**Document passage**
○ ○ ○

> < ^ Date: Thu, 01 Sep 1994 11:52:00 +0200
> < ^ From: Alexander Hulpke <hulpke@math.colostate.edu >
< ^ Subject: Re: Substitutions in Polynomials

Dear GAP Forum,

Lewis McCarthy asked:

I'm looking for the GAP
equivalent of e.g. Maple's 'subs' procedure, which performs substitutions of
variables, expressions, etc. in expressions.

GAP has (and will hardly ever get) a command of the 'universality' of the
'subs' command in Maple. The reason is (among others) the way of
representing objects: Each GAP object is converted immediately to some kind
of 'normal form' (it is evaluated immediately) while Maple deals with some
kind of "expression sequence" (I do not have enough knowledge of Maple's
internal workings to be more specific here).
As a result, GAP does not need commands like 'collect',
'simplify' or 'normal'. (To be honest, this philosophy would break down when
trying to allow function fields like in Maple.)

○ ○ ○

**Data excerpts**
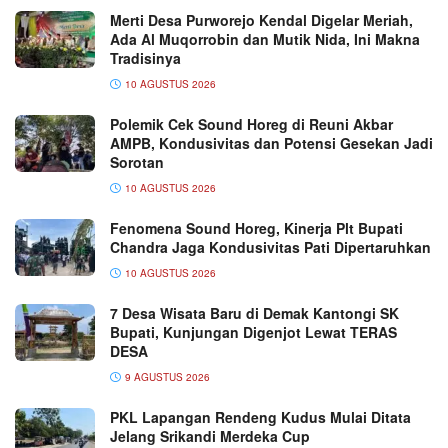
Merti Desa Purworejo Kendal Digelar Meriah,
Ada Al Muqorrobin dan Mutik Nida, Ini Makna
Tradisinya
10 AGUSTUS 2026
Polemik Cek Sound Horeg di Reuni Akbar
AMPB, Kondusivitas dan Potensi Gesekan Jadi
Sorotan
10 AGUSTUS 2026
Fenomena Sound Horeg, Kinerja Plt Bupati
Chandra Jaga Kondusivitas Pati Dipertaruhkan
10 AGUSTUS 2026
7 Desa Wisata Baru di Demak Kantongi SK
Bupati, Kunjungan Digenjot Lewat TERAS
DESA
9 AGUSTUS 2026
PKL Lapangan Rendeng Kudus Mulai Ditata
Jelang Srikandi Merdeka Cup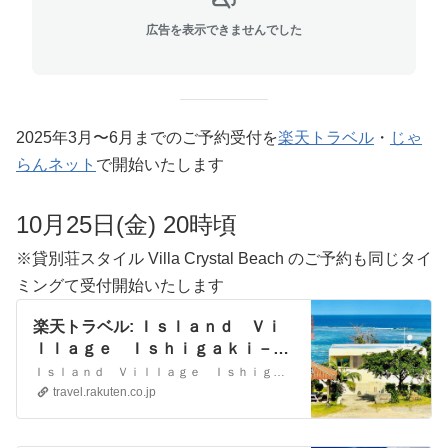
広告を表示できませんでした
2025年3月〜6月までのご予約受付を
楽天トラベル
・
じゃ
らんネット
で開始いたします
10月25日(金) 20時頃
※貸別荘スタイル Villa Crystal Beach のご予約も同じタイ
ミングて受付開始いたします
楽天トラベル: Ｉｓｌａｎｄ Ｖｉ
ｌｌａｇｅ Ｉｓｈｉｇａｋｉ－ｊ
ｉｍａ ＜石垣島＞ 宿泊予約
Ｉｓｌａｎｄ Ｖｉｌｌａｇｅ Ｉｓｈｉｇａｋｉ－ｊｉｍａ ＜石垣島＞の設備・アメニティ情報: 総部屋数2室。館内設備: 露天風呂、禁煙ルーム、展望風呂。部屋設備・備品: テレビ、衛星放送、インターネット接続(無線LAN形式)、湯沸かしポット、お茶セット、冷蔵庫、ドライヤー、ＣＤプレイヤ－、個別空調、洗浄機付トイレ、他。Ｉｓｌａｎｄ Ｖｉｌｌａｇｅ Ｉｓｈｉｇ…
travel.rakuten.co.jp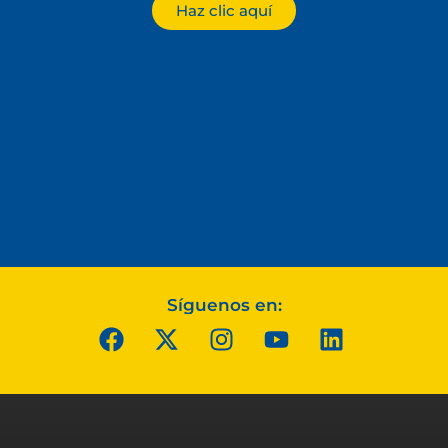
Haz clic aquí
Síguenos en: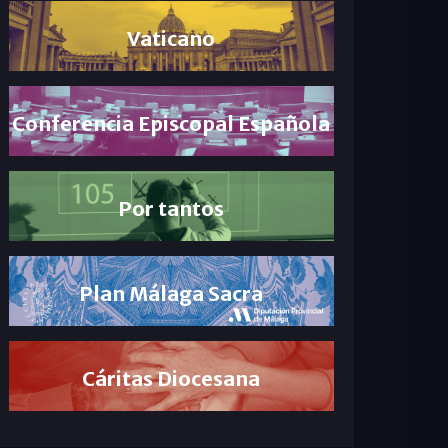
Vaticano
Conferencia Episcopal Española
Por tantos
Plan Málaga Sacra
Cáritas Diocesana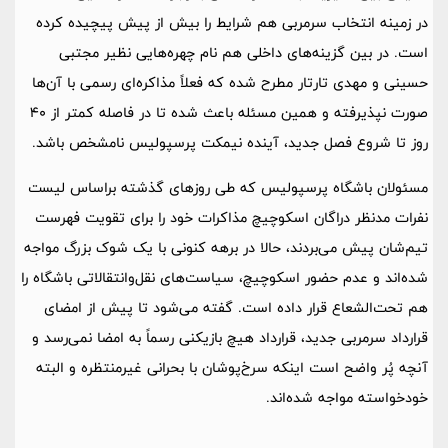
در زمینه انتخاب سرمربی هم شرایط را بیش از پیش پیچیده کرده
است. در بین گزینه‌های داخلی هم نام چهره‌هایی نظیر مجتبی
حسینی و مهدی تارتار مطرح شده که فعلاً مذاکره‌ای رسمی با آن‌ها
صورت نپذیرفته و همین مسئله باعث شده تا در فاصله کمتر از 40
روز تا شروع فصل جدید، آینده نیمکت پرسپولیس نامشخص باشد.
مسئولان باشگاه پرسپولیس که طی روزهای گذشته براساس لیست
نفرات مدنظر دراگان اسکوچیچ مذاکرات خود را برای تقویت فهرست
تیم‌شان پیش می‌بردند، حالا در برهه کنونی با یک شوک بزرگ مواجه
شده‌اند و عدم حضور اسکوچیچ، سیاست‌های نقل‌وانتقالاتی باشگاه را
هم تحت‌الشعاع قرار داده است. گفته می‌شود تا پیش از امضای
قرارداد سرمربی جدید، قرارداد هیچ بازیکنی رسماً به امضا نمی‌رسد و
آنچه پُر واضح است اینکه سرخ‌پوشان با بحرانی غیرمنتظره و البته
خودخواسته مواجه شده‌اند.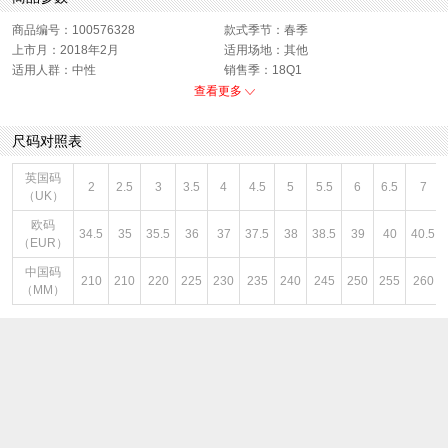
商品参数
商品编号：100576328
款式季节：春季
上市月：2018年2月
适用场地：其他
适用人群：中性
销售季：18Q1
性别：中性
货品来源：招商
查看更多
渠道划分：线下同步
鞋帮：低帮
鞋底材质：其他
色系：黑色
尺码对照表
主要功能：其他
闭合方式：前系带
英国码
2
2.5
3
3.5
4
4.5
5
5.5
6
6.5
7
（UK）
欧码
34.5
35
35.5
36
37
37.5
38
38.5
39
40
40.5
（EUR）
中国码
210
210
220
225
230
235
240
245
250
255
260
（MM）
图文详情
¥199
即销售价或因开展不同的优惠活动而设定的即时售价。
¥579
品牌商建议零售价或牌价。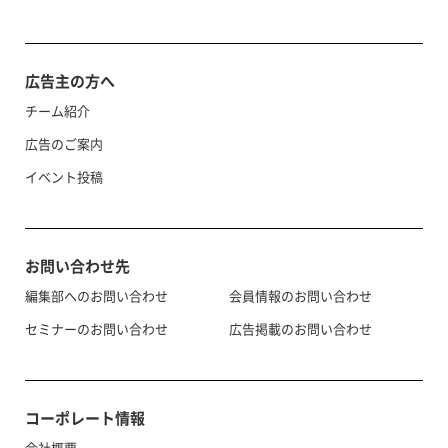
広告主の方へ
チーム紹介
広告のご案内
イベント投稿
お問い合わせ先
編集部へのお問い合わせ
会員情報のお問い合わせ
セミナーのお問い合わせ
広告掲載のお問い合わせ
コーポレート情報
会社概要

○ ○ ○

**Request 1**
Reproduce the part of the post on polynomial substitutions starting with "GAP has (and" and going on through "like in Maple.)".
**Request 2**
In the post on polynomial substitutions, what is each GAP object immediately converted to?
**Request 3**
List every command that the post on polynomial substitutions names.

**Worked solution 1**
GAP has (and will hardly ever get) a command of the 'universality' of the
'subs' command in Maple. The reason is (among others) the way of
representing objects: Each GAP object is converted immediately to some kind
of 'normal form' (it is evaluated immediately) while Maple deals with some
kind of "expression sequence" (I do not have enough knowledge of Maple's
internal workings to be more specific here).
As a result, GAP does not need commands like 'collect',
'simplify' or 'normal'. (To be honest, this philosophy would break down when
trying to allow function fields like in Maple.)

**Worked solution 2**
Some kind of "normal form"; it is evaluated immediately.

**Worked solution 3**
subs
collect
simplify
normal